I had a friend visiting from Australia so this really was the perfect experience to share with him. He had been eating western food for the last six months and was in complete awe of this kind of dining. As soon as we arrived at the cooking school we were handed a big white chef’s hat and apron. I already felt like the next Jamie Oliver.
We had our own little cooking station equipped with draws to hold our belongings and chairs to rest our dim sum full bodies afterwards.
The chef spoke only in Cantonese, however, there was a member of staff translating for us as he went. I actually enjoyed this aspect as it felt more traditional and authentic.
The staff explained what it is was we were going to be making and handed us an ingredient sheet for each of the three types of dim sum we were going to make. First the chef took us through how exactly it was made and demonstrated it for us. We were then given the ingredients and let loose at trying it ourselves.

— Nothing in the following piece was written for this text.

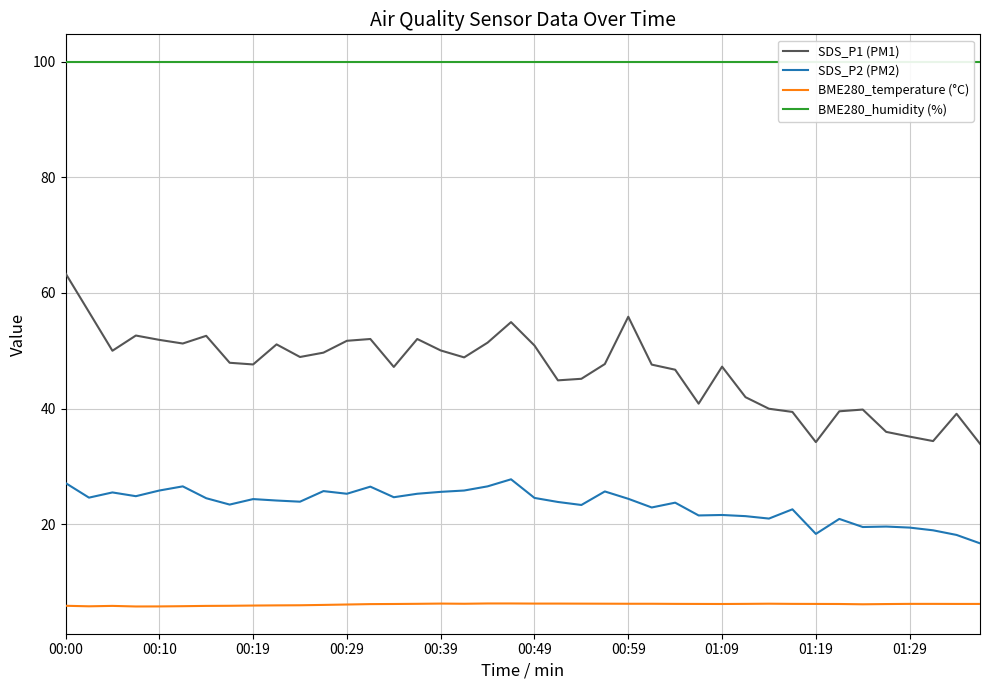

What is the difference between the SDS_P2 (PM2) values at 17 and 19?

1.9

The first one we made was ‘sui mai’ – parcels filled with prawns, pork and mushrooms.
I was surprised at how easy it was. We got to make three each and then put them in the steamer ready to cook.
The second one was steamed pork dumplings.

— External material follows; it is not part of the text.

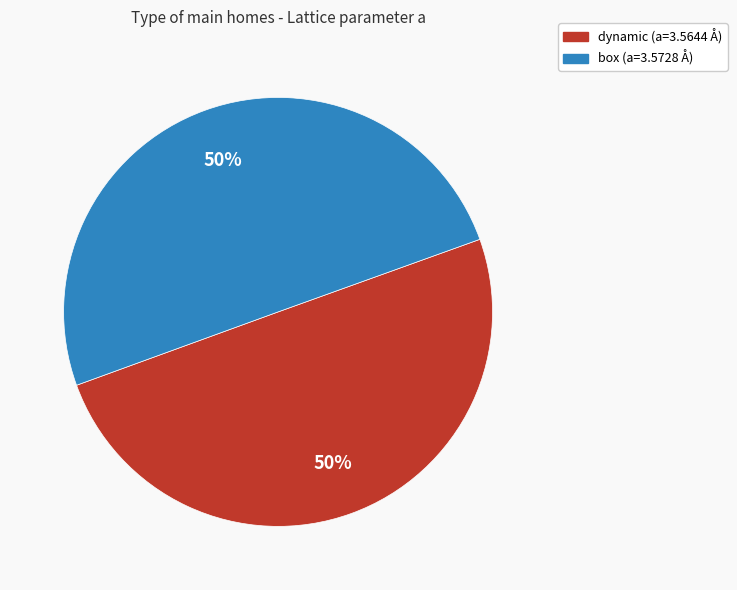

How many slices are in this pie chart?

2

This was so much harder, the chef made it look so effortless, but us students fell about laughing at how awful we were at it. Let’s just say they looked like anything but perfectly wrapped dim sum…
The third was a BBQ Pork bun- my favourite.
These were so fun to make, we had all started getting the hang of the ‘twist and seal’ technique and they began to resemble what the chef had demonstrated.
It took about 40 minutes to make all three kinds (three pieces of each) and we sat down with some tea while the staff cooked them for us.
What came out was nothing short of a feast. And they actually looked pretty good too.
We actually struggled to eat everything as we were also served the chef’s demonstrations along with some different kinds of dim sum to try.
All in all, the class (including the eating) took about two hours and we walked away more educated and a lot fuller than when we arrived. It was such a great experience to finally understand the techniques that went into making Hong Kong’s most famous cuisines and to try something different from the regular tourist attractions. I would recommend this course to everyone, including kids.